Nikt nie lubi słuchać krytycznych uwag, a przewodniczący jednej z największych partii politycznych jest na tym punkcie szczególnie wrażliwy. Kiedy Marek Migalski, europoseł, który do Parlamentu Europejskiego startował z list PiS zaczął na swoim blogu umieszczać kąśliwe uwagi wobec partyjnych kolegów prezes zabrał głos.
- To kwestia jego moralności. Zachowuje się w sposób niedobry, by nie powiedzieć niegodny – ocenił jego twórcze zapędy Kaczyński.
Co tak bardzo uraziło lidera PiS, że przeszedł do ataku? Marek Migalski na blogu stwierdził, że od dnia wyborów prezydenckich PiS ponosi "same porażki". Napisał też: „Jesteśmy w stałej defensywie.

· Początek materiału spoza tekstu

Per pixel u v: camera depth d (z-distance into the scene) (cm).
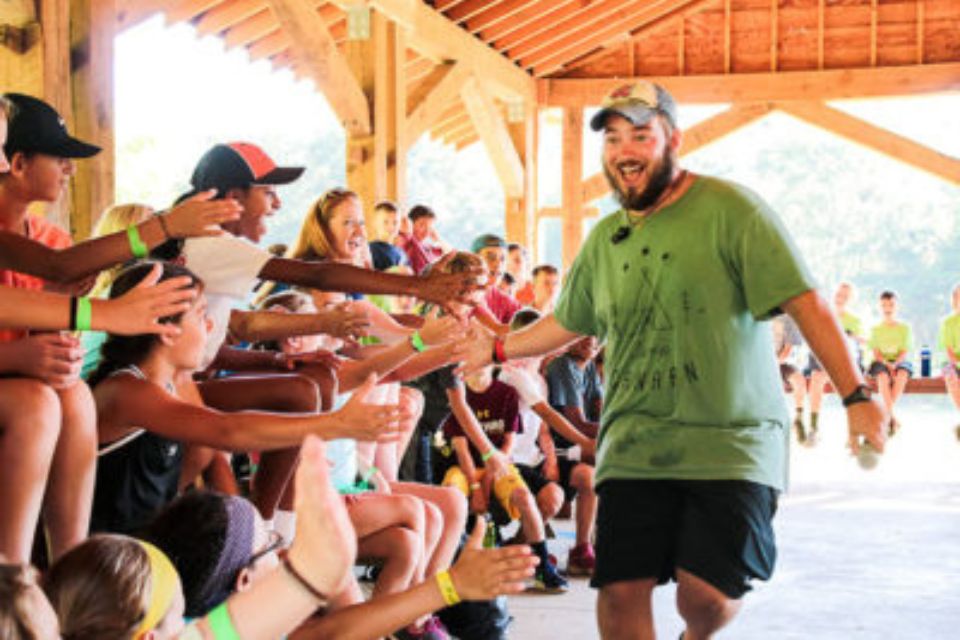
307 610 239
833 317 370
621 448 386
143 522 358
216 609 240
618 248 395
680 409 380
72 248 348
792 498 994
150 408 338
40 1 702
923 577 690
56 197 404
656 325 384
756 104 1773
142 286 312
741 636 564
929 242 5147
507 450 653
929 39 1733
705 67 1784
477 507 627
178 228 347
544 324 430
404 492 509
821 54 1752
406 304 780
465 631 499
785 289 371
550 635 562
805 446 1478
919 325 5109
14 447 304
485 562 275
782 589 657
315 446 235
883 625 585
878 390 1659
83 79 727
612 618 383
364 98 1188
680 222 383
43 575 241
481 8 1484
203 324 362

Daliśmy się wpuścić w spór o krzyż, o tragedię smoleńską, zajmujemy się wciąż sobą, a nie rozliczaniem PO z realizacji obietnic wyborczych”.

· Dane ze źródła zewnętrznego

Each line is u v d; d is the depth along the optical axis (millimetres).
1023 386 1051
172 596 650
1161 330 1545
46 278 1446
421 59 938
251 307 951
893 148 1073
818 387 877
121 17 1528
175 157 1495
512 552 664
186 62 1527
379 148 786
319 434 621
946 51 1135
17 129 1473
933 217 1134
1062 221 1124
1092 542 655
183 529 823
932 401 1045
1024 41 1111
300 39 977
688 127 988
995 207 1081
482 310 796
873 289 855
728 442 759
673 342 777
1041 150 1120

Europoseł dolał jeszcze oliwy do ognia gdy na antenie tvn24 mówił, że Jarosław Kaczyński używa zbyt mocnego języka, na czym traci partia. Poza tym Migalski cały czas zaznacza, że jego blog jest wolny od wpływów Prawa i Sprawiedliwości i dlatego nie zamierza powstrzymywać się na nim przed krytyką partii.